▶ [RECORDED INFORMATION]:
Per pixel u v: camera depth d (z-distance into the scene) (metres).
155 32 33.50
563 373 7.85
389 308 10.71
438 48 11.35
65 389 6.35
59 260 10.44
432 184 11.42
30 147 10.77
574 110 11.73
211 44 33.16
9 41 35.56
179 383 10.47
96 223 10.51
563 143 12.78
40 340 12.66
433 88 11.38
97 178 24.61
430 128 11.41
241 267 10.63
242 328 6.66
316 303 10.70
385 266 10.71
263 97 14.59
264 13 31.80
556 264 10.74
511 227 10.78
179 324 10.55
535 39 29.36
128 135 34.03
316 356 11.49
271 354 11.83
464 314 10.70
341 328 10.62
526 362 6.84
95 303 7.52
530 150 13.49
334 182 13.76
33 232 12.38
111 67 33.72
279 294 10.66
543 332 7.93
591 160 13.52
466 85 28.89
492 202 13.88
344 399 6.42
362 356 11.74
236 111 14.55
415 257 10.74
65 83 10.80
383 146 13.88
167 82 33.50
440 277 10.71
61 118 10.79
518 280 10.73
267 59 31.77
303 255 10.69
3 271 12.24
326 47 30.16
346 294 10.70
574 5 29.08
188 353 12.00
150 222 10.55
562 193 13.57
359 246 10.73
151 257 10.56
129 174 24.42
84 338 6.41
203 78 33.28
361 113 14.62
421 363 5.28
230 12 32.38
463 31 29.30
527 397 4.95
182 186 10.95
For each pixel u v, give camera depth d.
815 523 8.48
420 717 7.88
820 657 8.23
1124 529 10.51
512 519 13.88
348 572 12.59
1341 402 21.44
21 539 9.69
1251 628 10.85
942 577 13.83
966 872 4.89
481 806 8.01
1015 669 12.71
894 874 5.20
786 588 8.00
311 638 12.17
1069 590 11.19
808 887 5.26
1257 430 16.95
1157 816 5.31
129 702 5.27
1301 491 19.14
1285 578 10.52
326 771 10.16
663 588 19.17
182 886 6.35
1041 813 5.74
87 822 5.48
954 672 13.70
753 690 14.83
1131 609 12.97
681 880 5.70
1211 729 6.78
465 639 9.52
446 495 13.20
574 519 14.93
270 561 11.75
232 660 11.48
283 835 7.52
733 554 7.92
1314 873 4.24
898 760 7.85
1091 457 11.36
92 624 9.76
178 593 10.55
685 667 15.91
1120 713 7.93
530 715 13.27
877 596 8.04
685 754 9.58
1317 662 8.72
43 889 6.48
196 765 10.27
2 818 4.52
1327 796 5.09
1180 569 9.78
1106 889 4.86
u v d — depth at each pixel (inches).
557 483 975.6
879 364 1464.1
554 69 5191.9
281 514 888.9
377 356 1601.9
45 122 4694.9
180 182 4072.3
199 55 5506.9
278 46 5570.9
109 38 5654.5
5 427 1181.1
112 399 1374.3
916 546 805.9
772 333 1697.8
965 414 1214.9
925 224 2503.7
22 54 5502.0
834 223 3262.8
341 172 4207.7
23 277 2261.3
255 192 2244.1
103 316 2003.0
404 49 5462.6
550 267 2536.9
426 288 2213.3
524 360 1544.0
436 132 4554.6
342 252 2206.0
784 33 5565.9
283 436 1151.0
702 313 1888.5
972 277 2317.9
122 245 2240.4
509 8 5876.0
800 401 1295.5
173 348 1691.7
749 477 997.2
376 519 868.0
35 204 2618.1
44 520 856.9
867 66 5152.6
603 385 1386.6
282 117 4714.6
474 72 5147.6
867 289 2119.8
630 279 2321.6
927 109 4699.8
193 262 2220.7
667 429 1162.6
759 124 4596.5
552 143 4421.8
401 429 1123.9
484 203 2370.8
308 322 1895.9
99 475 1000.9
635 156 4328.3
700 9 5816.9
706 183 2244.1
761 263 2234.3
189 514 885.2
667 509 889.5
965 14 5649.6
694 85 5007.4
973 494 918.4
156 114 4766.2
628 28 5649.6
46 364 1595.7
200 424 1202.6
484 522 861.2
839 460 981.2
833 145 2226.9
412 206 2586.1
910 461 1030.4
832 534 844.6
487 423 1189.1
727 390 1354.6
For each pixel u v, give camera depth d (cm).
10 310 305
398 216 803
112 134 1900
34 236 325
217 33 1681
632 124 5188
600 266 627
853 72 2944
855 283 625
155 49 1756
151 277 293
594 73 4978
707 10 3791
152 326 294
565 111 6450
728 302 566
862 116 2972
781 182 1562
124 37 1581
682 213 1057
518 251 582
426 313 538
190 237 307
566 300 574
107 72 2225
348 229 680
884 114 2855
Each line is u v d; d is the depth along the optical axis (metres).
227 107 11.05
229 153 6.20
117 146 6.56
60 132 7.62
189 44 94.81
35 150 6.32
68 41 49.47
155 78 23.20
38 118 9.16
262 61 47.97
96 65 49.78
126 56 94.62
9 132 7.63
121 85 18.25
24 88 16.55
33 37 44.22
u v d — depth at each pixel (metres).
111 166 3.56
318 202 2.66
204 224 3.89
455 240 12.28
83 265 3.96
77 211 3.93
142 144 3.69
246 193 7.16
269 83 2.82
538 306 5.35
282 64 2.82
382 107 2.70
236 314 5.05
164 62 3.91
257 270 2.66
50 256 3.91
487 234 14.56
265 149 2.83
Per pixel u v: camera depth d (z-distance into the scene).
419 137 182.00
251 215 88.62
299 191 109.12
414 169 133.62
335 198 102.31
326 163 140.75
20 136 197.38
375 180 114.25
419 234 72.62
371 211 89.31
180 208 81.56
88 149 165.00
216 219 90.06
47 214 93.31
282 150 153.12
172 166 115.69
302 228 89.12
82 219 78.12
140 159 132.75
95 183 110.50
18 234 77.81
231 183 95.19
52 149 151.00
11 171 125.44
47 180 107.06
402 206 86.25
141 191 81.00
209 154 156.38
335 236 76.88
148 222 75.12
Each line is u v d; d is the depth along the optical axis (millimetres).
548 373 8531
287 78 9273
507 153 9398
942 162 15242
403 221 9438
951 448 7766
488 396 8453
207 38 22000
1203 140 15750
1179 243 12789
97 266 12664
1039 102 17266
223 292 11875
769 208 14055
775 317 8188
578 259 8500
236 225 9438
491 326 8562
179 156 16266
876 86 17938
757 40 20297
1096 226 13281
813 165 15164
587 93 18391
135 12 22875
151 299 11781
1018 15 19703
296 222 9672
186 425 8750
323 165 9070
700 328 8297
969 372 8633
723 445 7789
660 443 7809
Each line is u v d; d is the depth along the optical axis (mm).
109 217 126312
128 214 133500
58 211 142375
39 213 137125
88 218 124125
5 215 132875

▶ [EXERCISE GOAL]: Copy out the data exactly as it stands, leaving nothing out.

▶ [EXERCISE SOLUTION]:
Per pixel u v: camera depth d (z-distance into the scene) (metres).
155 32 33.50
563 373 7.85
389 308 10.71
438 48 11.35
65 389 6.35
59 260 10.44
432 184 11.42
30 147 10.77
574 110 11.73
211 44 33.16
9 41 35.56
179 383 10.47
96 223 10.51
563 143 12.78
40 340 12.66
433 88 11.38
97 178 24.61
430 128 11.41
241 267 10.63
242 328 6.66
316 303 10.70
385 266 10.71
263 97 14.59
264 13 31.80
556 264 10.74
511 227 10.78
179 324 10.55
535 39 29.36
128 135 34.03
316 356 11.49
271 354 11.83
464 314 10.70
341 328 10.62
526 362 6.84
95 303 7.52
530 150 13.49
334 182 13.76
33 232 12.38
111 67 33.72
279 294 10.66
543 332 7.93
591 160 13.52
466 85 28.89
492 202 13.88
344 399 6.42
362 356 11.74
236 111 14.55
415 257 10.74
65 83 10.80
383 146 13.88
167 82 33.50
440 277 10.71
61 118 10.79
518 280 10.73
267 59 31.77
303 255 10.69
3 271 12.24
326 47 30.16
346 294 10.70
574 5 29.08
188 353 12.00
150 222 10.55
562 193 13.57
359 246 10.73
151 257 10.56
129 174 24.42
84 338 6.41
203 78 33.28
361 113 14.62
421 363 5.28
230 12 32.38
463 31 29.30
527 397 4.95
182 186 10.95
For each pixel u v, give camera depth d.
815 523 8.48
420 717 7.88
820 657 8.23
1124 529 10.51
512 519 13.88
348 572 12.59
1341 402 21.44
21 539 9.69
1251 628 10.85
942 577 13.83
966 872 4.89
481 806 8.01
1015 669 12.71
894 874 5.20
786 588 8.00
311 638 12.17
1069 590 11.19
808 887 5.26
1257 430 16.95
1157 816 5.31
129 702 5.27
1301 491 19.14
1285 578 10.52
326 771 10.16
663 588 19.17
182 886 6.35
1041 813 5.74
87 822 5.48
954 672 13.70
753 690 14.83
1131 609 12.97
681 880 5.70
1211 729 6.78
465 639 9.52
446 495 13.20
574 519 14.93
270 561 11.75
232 660 11.48
283 835 7.52
733 554 7.92
1314 873 4.24
898 760 7.85
1091 457 11.36
92 624 9.76
178 593 10.55
685 667 15.91
1120 713 7.93
530 715 13.27
877 596 8.04
685 754 9.58
1317 662 8.72
43 889 6.48
196 765 10.27
2 818 4.52
1327 796 5.09
1180 569 9.78
1106 889 4.86
u v d — depth at each pixel (inches).
557 483 975.6
879 364 1464.1
554 69 5191.9
281 514 888.9
377 356 1601.9
45 122 4694.9
180 182 4072.3
199 55 5506.9
278 46 5570.9
109 38 5654.5
5 427 1181.1
112 399 1374.3
916 546 805.9
772 333 1697.8
965 414 1214.9
925 224 2503.7
22 54 5502.0
834 223 3262.8
341 172 4207.7
23 277 2261.3
255 192 2244.1
103 316 2003.0
404 49 5462.6
550 267 2536.9
426 288 2213.3
524 360 1544.0
436 132 4554.6
342 252 2206.0
784 33 5565.9
283 436 1151.0
702 313 1888.5
972 277 2317.9
122 245 2240.4
509 8 5876.0
800 401 1295.5
173 348 1691.7
749 477 997.2
376 519 868.0
35 204 2618.1
44 520 856.9
867 66 5152.6
603 385 1386.6
282 117 4714.6
474 72 5147.6
867 289 2119.8
630 279 2321.6
927 109 4699.8
193 262 2220.7
667 429 1162.6
759 124 4596.5
552 143 4421.8
401 429 1123.9
484 203 2370.8
308 322 1895.9
99 475 1000.9
635 156 4328.3
700 9 5816.9
706 183 2244.1
761 263 2234.3
189 514 885.2
667 509 889.5
965 14 5649.6
694 85 5007.4
973 494 918.4
156 114 4766.2
628 28 5649.6
46 364 1595.7
200 424 1202.6
484 522 861.2
839 460 981.2
833 145 2226.9
412 206 2586.1
910 461 1030.4
832 534 844.6
487 423 1189.1
727 390 1354.6
For each pixel u v, give camera depth d (cm).
10 310 305
398 216 803
112 134 1900
34 236 325
217 33 1681
632 124 5188
600 266 627
853 72 2944
855 283 625
155 49 1756
151 277 293
594 73 4978
707 10 3791
152 326 294
565 111 6450
728 302 566
862 116 2972
781 182 1562
124 37 1581
682 213 1057
518 251 582
426 313 538
190 237 307
566 300 574
107 72 2225
348 229 680
884 114 2855
Each line is u v d; d is the depth along the optical axis (metres).
227 107 11.05
229 153 6.20
117 146 6.56
60 132 7.62
189 44 94.81
35 150 6.32
68 41 49.47
155 78 23.20
38 118 9.16
262 61 47.97
96 65 49.78
126 56 94.62
9 132 7.63
121 85 18.25
24 88 16.55
33 37 44.22
u v d — depth at each pixel (metres).
111 166 3.56
318 202 2.66
204 224 3.89
455 240 12.28
83 265 3.96
77 211 3.93
142 144 3.69
246 193 7.16
269 83 2.82
538 306 5.35
282 64 2.82
382 107 2.70
236 314 5.05
164 62 3.91
257 270 2.66
50 256 3.91
487 234 14.56
265 149 2.83
Per pixel u v: camera depth d (z-distance into the scene).
419 137 182.00
251 215 88.62
299 191 109.12
414 169 133.62
335 198 102.31
326 163 140.75
20 136 197.38
375 180 114.25
419 234 72.62
371 211 89.31
180 208 81.56
88 149 165.00
216 219 90.06
47 214 93.31
282 150 153.12
172 166 115.69
302 228 89.12
82 219 78.12
140 159 132.75
95 183 110.50
18 234 77.81
231 183 95.19
52 149 151.00
11 171 125.44
47 180 107.06
402 206 86.25
141 191 81.00
209 154 156.38
335 236 76.88
148 222 75.12
Each line is u v d; d is the depth along the optical axis (millimetres).
548 373 8531
287 78 9273
507 153 9398
942 162 15242
403 221 9438
951 448 7766
488 396 8453
207 38 22000
1203 140 15750
1179 243 12789
97 266 12664
1039 102 17266
223 292 11875
769 208 14055
775 317 8188
578 259 8500
236 225 9438
491 326 8562
179 156 16266
876 86 17938
757 40 20297
1096 226 13281
813 165 15164
587 93 18391
135 12 22875
151 299 11781
1018 15 19703
296 222 9672
186 425 8750
323 165 9070
700 328 8297
969 372 8633
723 445 7789
660 443 7809
Each line is u v d; d is the depth along the optical axis (mm).
109 217 126312
128 214 133500
58 211 142375
39 213 137125
88 218 124125
5 215 132875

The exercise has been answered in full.